### Passage shown
--------------------------------

Celebrating Women’s History Month: Dolores Huerta

Dolores Huerta is 84 years old. In 1930 she was born in the mining town of Dawson, New Mexico. In 2011, she was awarded the Presidential Medal of Freedom for her work as a labor leader and activist, having spent her life working for immigrant rights, workers’ rights, and women’s rights. She was a very early member of the United Farm Workers and is a role model among the Latino community.

Here she is interviewed in 2011 when she was awarded the Medal of Freedom.


Below is a moving excerpt from a 2013 interview with Huerta from Frontline. Read the full interview here:

To somebody who knows nothing about the problems of sexual assault among female farmworkers, how did you become aware of it?

I became aware of it as a young woman, and my mother would never let me work in the fields. She would tell me, “You can work in the packing sheds,” and at first I didn’t know why.

And then when I actually did go out and work in the fields, then, like all of the other women, I saw the foreman coming and hovering around you. And of course that was something that made you very nervous, because you didn’t know if they were just looking at your work or if they were looking at you.

Then eventually talking to other farmworker women that were working out there, [I found out] that this was part of the job, so to speak, that you had to kind of be careful, because somebody in that field would come and try to invite you, or they would start looking at you, making these advances. And of course it was bothersome to a woman to know.

Many of the women, of course, that work out in the fields, they wear these bandanas, as you know, to keep the sun off their faces, but also it’s kind of a protection in many ways from trying to keep the foreman from looking at them.

You mean hide yourself?

It’s kind of a way of hiding yourself, right. So this has been one of those hazards of the job of being a farmworker, because the way that farmworker women are treated, they are looked at as sex objects, actually, when they are out there in the field.

Is this in your experience something that is tolerated by management? Is it part of the landscape?

--------------------------------

### Information shown
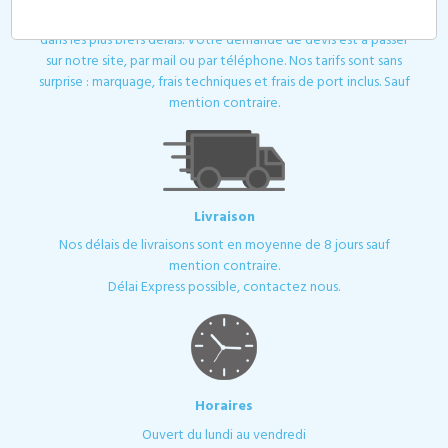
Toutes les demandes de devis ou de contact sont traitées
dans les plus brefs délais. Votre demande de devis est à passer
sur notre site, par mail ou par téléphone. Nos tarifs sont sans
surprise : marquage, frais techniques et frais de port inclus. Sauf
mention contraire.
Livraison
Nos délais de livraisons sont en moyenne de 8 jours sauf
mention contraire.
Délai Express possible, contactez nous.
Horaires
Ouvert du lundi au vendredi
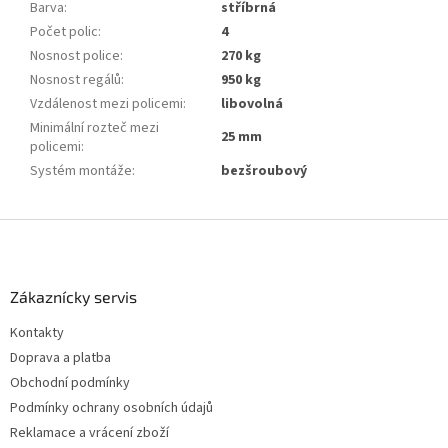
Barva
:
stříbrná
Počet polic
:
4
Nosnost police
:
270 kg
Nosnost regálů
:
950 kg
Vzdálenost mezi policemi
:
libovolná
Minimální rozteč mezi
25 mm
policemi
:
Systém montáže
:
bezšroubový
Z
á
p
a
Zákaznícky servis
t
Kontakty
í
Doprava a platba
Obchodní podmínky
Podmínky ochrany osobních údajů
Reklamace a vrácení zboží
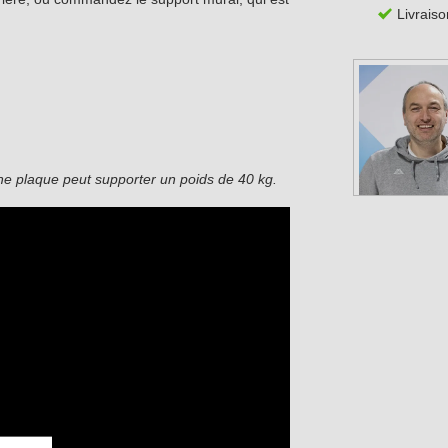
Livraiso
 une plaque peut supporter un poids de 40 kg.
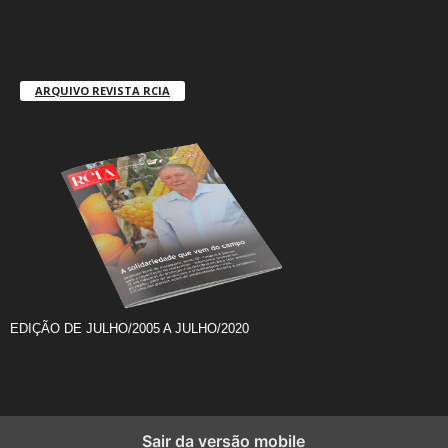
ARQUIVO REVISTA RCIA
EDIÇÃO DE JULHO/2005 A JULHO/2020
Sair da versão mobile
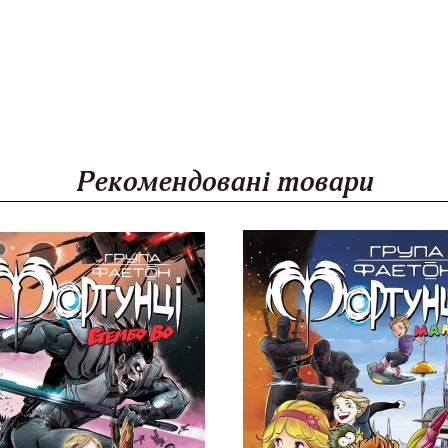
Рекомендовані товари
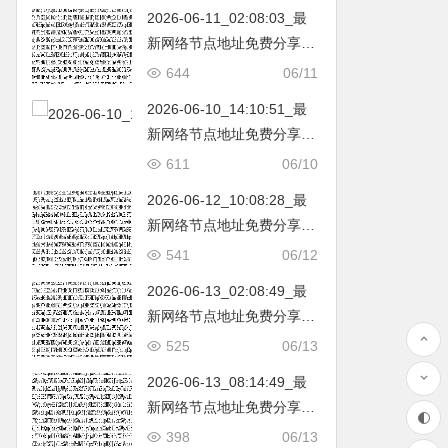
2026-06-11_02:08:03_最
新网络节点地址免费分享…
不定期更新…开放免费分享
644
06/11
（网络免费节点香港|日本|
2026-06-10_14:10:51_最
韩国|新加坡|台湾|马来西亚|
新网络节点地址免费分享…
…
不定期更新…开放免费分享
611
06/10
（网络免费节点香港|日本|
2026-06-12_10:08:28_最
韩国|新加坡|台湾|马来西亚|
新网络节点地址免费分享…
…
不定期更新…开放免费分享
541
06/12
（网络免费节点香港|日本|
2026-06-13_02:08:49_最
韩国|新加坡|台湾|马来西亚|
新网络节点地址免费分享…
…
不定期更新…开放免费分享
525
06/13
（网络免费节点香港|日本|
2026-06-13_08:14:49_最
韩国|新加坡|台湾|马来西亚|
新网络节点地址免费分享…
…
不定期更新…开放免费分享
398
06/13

--------------------------------

### Assigned task 1
Say whether each statement agrees with the Dolores Huerta article. For each, answer yes or no and quote the deciding words of the article exactly. (a) Huerta was born in Dawson, New Mexico. (b) Huerta's mother sent her to work in the fields. (c) The Frontline interview with Huerta took place in 2011.
### Assigned task 2
From the Dolores Huerta article, copy the passage starting at "Dolores Huerta is" and ending at "Medal of Freedom.".
The material has no connection to the Dolores Huerta article.

### Exercise answer 1
(a) Yes: "In 1930 she was born in the mining town of Dawson, New Mexico."
(b) No: "my mother would never let me work in the fields."
(c) No: "a 2013 interview with Huerta from Frontline"

### Exercise answer 2
Dolores Huerta is 84 years old. In 1930 she was born in the mining town of Dawson, New Mexico. In 2011, she was awarded the Presidential Medal of Freedom for her work as a labor leader and activist, having spent her life working for immigrant rights, workers’ rights, and women’s rights. She was a very early member of the United Farm Workers and is a role model among the Latino community.

Here she is interviewed in 2011 when she was awarded the Medal of Freedom.